Saturday, 22 February 2020

An Exhibition in Richmond, Virginia, in 1943


A few years ago I was trying to find out what leaves and cuttings are in Virginia, so I contacted the Virginia Museum of Fine Arts about an exhibition catalogue that seemed not to be available in any London library:
The archivist Courtney Yevich Tkacz very kindly sent me a scan of it. (It has since been put online here). Looking at it again this week, I noticed several connections with recent blogs.

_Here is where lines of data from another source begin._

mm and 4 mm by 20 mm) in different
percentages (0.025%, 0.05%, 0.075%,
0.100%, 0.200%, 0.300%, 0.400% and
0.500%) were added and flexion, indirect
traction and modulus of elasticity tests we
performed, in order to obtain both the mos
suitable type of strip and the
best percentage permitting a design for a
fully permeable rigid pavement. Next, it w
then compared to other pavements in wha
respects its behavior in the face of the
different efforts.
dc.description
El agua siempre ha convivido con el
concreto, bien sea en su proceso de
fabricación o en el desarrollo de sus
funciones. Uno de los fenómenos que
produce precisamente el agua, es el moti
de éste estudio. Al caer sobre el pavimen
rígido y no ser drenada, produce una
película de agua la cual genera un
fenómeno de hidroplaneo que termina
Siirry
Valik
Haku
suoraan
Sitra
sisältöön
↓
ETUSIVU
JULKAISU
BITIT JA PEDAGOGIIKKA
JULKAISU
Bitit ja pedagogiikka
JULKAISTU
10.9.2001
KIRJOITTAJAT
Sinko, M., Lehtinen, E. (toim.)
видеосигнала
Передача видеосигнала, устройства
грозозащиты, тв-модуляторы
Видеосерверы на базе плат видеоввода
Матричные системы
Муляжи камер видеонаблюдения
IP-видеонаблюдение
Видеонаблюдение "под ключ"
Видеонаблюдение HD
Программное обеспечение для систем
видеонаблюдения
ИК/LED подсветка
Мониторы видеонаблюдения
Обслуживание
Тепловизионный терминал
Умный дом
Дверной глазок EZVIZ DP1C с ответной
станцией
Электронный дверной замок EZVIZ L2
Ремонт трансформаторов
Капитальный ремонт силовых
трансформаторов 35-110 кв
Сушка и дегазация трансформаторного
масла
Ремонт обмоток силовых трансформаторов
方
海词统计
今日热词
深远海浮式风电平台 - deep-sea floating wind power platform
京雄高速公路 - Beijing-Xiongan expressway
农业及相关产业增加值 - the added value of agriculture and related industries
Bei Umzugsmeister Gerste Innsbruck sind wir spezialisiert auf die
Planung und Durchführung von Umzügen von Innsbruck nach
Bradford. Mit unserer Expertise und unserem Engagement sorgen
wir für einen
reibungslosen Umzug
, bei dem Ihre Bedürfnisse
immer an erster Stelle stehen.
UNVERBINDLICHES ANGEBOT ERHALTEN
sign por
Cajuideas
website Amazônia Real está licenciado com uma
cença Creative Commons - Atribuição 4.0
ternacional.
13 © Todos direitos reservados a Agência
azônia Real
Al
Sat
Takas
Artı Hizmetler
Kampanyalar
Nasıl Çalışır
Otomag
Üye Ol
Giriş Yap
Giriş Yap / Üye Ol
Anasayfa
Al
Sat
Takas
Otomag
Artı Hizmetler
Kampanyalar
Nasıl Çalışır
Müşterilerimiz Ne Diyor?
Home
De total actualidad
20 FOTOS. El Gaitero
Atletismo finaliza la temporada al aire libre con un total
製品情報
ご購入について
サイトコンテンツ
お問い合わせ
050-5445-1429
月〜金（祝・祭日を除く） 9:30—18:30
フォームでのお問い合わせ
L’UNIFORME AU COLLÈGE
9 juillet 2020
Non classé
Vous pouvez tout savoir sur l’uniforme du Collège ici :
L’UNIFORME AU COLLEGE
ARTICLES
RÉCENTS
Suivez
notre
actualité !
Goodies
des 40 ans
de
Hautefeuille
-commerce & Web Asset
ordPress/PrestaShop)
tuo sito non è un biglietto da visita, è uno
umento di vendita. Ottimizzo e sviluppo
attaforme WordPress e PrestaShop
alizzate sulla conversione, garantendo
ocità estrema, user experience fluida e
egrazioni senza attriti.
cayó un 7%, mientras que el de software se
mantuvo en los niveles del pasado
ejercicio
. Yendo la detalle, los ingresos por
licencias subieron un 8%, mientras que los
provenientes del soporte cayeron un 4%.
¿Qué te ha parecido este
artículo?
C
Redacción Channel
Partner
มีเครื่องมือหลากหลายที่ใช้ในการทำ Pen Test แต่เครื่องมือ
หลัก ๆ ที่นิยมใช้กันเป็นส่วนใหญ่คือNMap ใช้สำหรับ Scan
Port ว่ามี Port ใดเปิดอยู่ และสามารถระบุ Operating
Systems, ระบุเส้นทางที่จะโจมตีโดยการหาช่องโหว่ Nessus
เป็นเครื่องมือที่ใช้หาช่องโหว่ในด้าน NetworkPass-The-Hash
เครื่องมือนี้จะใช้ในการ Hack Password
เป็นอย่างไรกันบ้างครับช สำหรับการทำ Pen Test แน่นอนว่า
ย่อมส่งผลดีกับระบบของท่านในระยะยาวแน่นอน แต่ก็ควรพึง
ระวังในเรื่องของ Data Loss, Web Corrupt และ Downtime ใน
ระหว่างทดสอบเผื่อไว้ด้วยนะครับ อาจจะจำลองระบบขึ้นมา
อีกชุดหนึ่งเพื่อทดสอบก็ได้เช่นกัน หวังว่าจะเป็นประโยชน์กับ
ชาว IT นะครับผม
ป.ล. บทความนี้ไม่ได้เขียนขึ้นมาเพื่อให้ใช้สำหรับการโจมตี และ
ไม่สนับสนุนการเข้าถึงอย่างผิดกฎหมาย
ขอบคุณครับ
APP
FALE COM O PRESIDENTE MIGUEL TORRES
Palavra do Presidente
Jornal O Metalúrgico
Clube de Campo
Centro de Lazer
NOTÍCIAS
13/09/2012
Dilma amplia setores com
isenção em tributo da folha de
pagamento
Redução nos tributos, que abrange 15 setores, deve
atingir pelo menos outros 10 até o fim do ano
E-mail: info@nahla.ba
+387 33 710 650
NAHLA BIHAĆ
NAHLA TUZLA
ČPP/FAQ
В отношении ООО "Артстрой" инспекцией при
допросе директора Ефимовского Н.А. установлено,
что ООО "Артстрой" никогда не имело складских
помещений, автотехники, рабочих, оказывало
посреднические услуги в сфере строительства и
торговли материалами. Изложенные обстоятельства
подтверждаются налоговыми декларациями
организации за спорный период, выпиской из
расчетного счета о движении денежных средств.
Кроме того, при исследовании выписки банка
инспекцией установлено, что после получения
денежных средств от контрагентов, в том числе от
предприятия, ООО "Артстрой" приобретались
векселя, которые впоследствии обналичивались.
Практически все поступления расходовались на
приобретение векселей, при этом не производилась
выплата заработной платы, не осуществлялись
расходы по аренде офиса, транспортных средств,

The catalogue introduction is by the classicist Herbert C. Lipscomb [biographical notes], and he was a lender, e.g. no. 26:

This leaf is now part of the collection at Randolph College, Lynchburg, where he taught for more than 40 years, with the decapitation of Paul on one side and the upside-down Crucifixion of Peter on the other:

There are plenty of loans from Otto Ege, as one might expect at this date, including a Beauvais Missal leaf:
 and a sixty-leaf set of "Nine centuries of Pages from the Bible":

No. 25 was lent by Jacob Hirsch, and was acquired by the Art Institute, Chicago, the following year:
One side is shown at the top of this page, the other side is reproduced in the blogpost here. It was subsequently lent to the 1953-54 Los Angeles exhibition discussed in this recent blog:

No. 39 was the fake miniature of Abelard, in Detroit, discussed here:

No. 46 ought to be identifiable, but I cannot at present think what it might be (although the subject sounds suspiciously as if it might be by the Spanish Forger):
"From a treatise on the Art of Magic Potions.
Obverse, full-page miniature presenting ladies playing a game or in conversation, a page attending."
One name that figures often as a lender in 1943 is Piero Tozzi, of New York; e.g. nos. 29-32:
He re-lent at least one item to the 1953-54 Los Angeles exhibition; for example, no. 29 above was no. 30 a decade later, now re-attributed from Venice to Padua:

No. 58 in the Virginia exhibition, said to be from an antiphonary from Siena cathedral illuminated by Sano di Pietro, was lent by Jacob Hirsch:
This became no. 107 in Los Angles:
It is now one of very few illuminated manuscripts at the Barber Institute of Art, Birmingham:

In fact, there seems to be so much overlap between the 1943 Virginia exhibition and the 1953-54 Los Angeles ones, especially in the exhibits lent by institutions, that I suspect the latter used the catalogue of the former as a source of inspiration for potential loans.



EDIT, 29 Sept 2020

The Barber Institute cutting was no. 122 in the exhibition of Italian illuminated manuscripts, The Painted Page., where it is attributed to Liberale da Verona, Siena, and dated 1467. Basic data and a hi-res image are here.